One of the first enhancement requests we received for Swift Testing was the ability to test for precondition failures and other critical failures that terminate the current process when they occur.
[…]
This proposal introduces new overloads of the
#expect()
and#require()
macros that take, as an argument, a closure to be executed in a child process.
When called, these macros spawn a new process using the relevant
platform-specific interface (posix_spawn()
,CreateProcessW()
, etc.), call
the closure from within that process, and suspend the caller until that process
terminates. The exit status of the process is then compared against a known
value passed to the macro, allowing the test to pass or fail as appropriate.
I had heard talk about changing the behavior of preconditions and assertions during tests so that they would signal back to the testing system instead of actually terminating the process. This is a much more ambitious solution and should be more widely useful. For example, I’ve written tests to reproduce crashes that are triggered by a bug, but I can’t leave these enabled with XCTest because they’ll crash the whole testing system.
Exit tests cannot capture any state originating in the parent process or from the enclosing lexical context.
This is an unsurprising limitation.
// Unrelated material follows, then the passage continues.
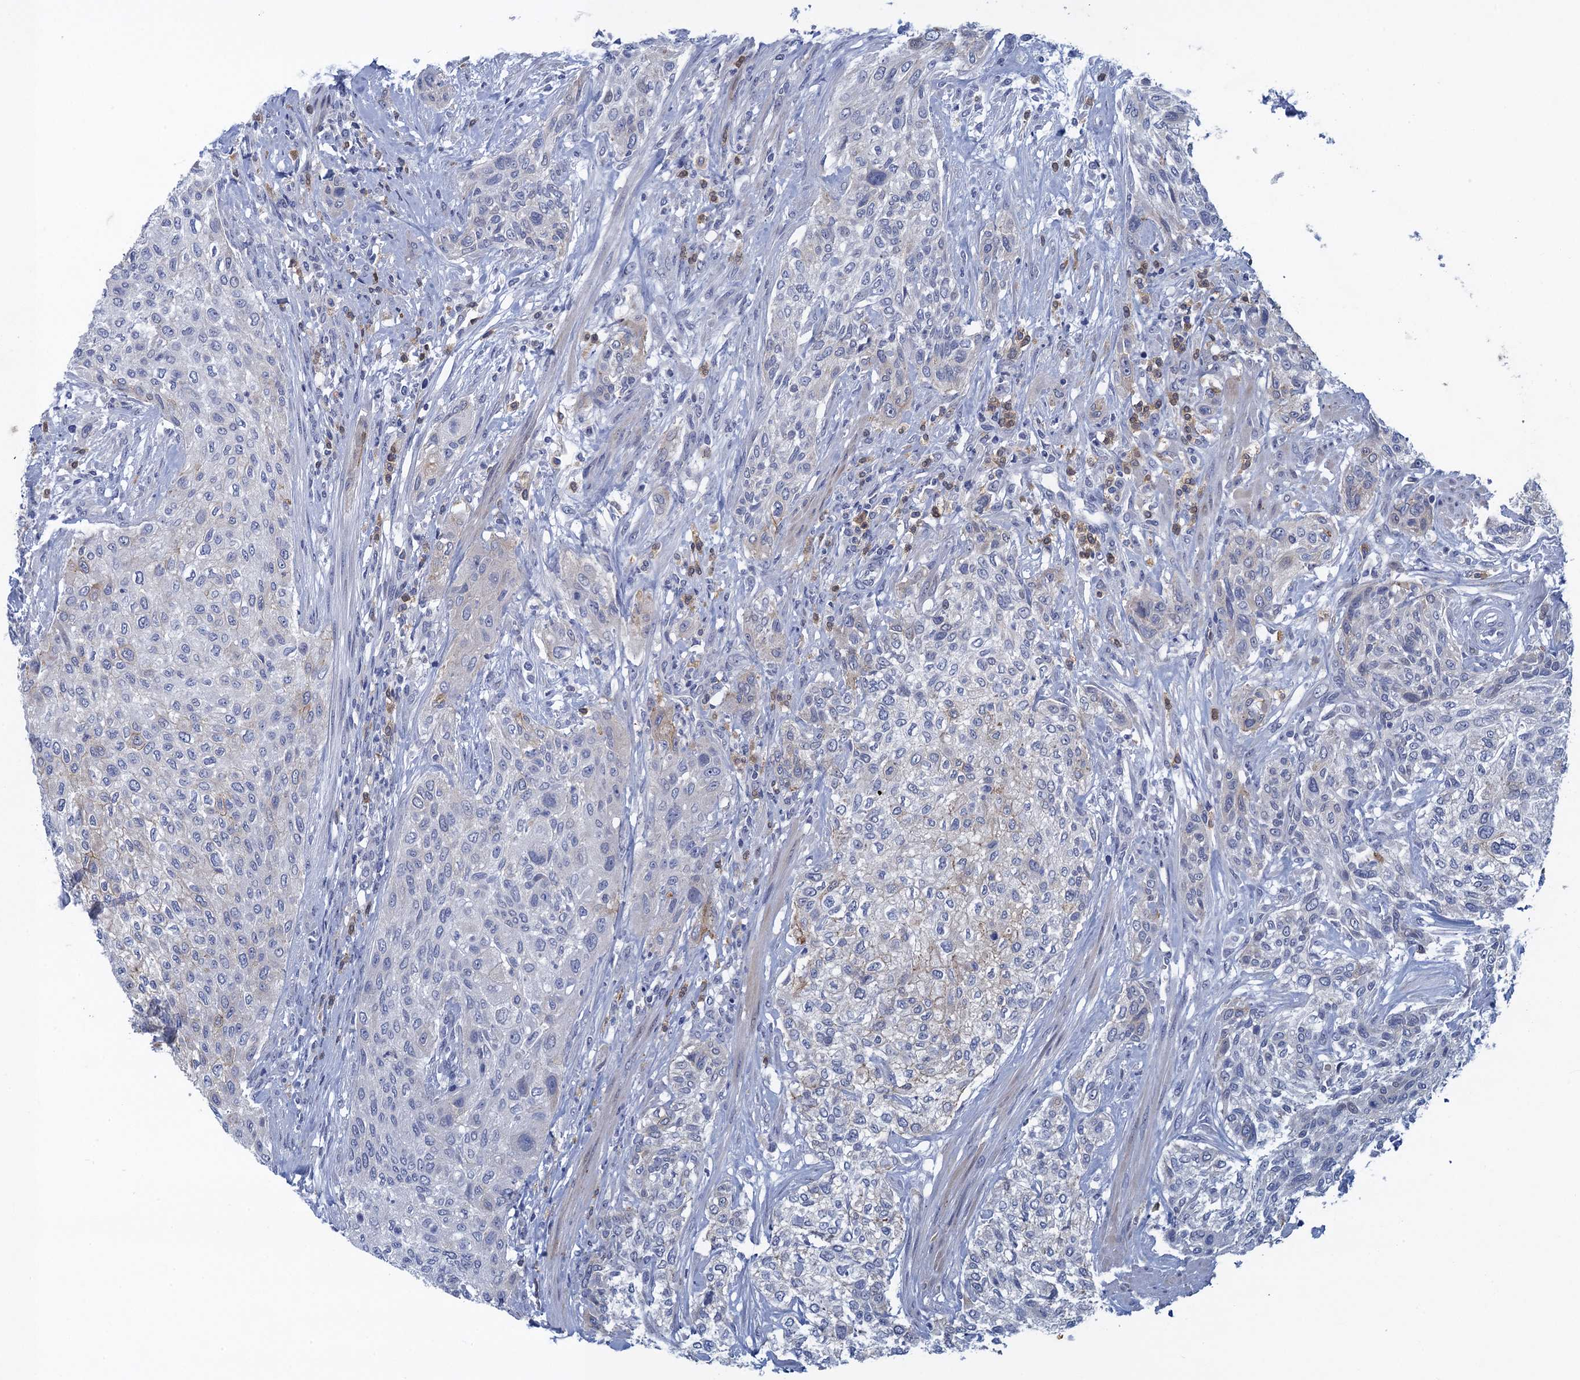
{"staining": {"intensity": "weak", "quantity": "<25%", "location": "cytoplasmic/membranous"}, "tissue": "urothelial cancer", "cell_type": "Tumor cells", "image_type": "cancer", "snomed": [{"axis": "morphology", "description": "Normal tissue, NOS"}, {"axis": "morphology", "description": "Urothelial carcinoma, NOS"}, {"axis": "topography", "description": "Urinary bladder"}, {"axis": "topography", "description": "Peripheral nerve tissue"}], "caption": "DAB (3,3'-diaminobenzidine) immunohistochemical staining of urothelial cancer shows no significant staining in tumor cells.", "gene": "SCEL", "patient": {"sex": "male", "age": 35}}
I’m guessing that it won’t be much of a problem, but I’m not sure without trying it.
It is often interesting to examine what is written to the standard output and
standard error streams by code running in an exit test. Callers can request that
either or both stream be captured and included in the result of the call to
#expect(exitsWith:)
or#require(exitsWith:)
.[…]
The technical constraints preventing recursive exit test invocation can be resolved if there is a need to do so. However, we don’t anticipate that this constraint will be a serious issue for developers.